Alternatif yatırım araçları da döviz kurunu etkileyebilir. Örneğin, borsa ve altın fiyatları düşüşe geçtiğinde doların fiyatı yukarıya doğru çıkabilir. Ancak bu durum her zaman geçerli olmaz. Eğer bir ülkede ekonomik ve siyasi istikrar sorunu ya da politik süreç ile ilgili gelişen türlü bozulmalar mevcutsa tüm yatırım birimlerinin fiyatlarının yükselmesi ile karşılaşabiliriz. Yani, bir ülke ne kadar güvenli ve istikrarlı bir şekilde yoluna devam ederse o ülkenin para birimi otomatik olarak daha fazla değerlenir.

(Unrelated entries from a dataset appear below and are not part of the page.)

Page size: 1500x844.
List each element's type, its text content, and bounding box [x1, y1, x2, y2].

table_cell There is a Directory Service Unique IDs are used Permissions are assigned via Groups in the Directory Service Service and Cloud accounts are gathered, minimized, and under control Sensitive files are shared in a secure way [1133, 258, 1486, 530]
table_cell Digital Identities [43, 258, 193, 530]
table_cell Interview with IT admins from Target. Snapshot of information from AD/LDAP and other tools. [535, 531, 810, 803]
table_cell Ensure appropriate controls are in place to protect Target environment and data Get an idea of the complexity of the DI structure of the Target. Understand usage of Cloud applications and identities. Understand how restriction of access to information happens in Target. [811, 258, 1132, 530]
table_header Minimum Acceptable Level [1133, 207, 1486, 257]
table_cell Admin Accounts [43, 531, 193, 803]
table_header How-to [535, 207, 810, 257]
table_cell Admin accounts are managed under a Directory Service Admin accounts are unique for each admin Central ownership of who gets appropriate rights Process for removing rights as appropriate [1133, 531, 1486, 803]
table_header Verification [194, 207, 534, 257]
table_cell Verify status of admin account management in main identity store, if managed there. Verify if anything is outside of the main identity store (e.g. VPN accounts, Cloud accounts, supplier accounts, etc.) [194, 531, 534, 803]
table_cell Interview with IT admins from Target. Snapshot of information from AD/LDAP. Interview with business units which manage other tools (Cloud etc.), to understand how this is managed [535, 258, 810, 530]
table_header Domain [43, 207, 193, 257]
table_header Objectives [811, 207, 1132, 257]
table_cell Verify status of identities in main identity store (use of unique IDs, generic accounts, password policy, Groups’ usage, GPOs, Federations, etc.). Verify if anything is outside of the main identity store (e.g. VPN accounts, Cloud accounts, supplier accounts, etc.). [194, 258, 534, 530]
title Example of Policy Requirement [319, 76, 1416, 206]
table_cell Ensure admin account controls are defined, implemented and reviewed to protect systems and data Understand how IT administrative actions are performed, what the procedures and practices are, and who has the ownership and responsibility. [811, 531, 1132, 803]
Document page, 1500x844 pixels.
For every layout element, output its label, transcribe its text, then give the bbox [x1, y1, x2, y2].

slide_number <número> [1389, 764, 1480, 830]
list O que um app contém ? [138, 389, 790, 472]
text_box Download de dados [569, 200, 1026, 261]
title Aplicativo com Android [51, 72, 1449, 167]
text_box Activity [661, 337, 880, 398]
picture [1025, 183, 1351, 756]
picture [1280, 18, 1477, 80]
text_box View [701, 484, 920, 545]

Özellikle elementer tarafta kaza branşına baktığımızda neredeyse yüzde yüzü ithal olan motorlu araçların değerindeki artış, kasko ve trafik sigortalarındaki fiyatlama ve risk yönetimini etkileyecektir. Sigorta primleri ancak yeni poliçelerde ve yenileme döneminde güncellenebilirken araçların yedek parça fiyatları döviz kuru artışlarından hemen nasibini alır. Bu da hasar yönetimi üzerinde negatif etki yapabilir. Çünkü olası hasara ilişkin poliçelerin geçmiş dönemde üretilmiş olması nedeniyle yenileme kur artışındaki negatif etkiyi, aynı hızda primlere yansıtabilmek mümkün olmaz.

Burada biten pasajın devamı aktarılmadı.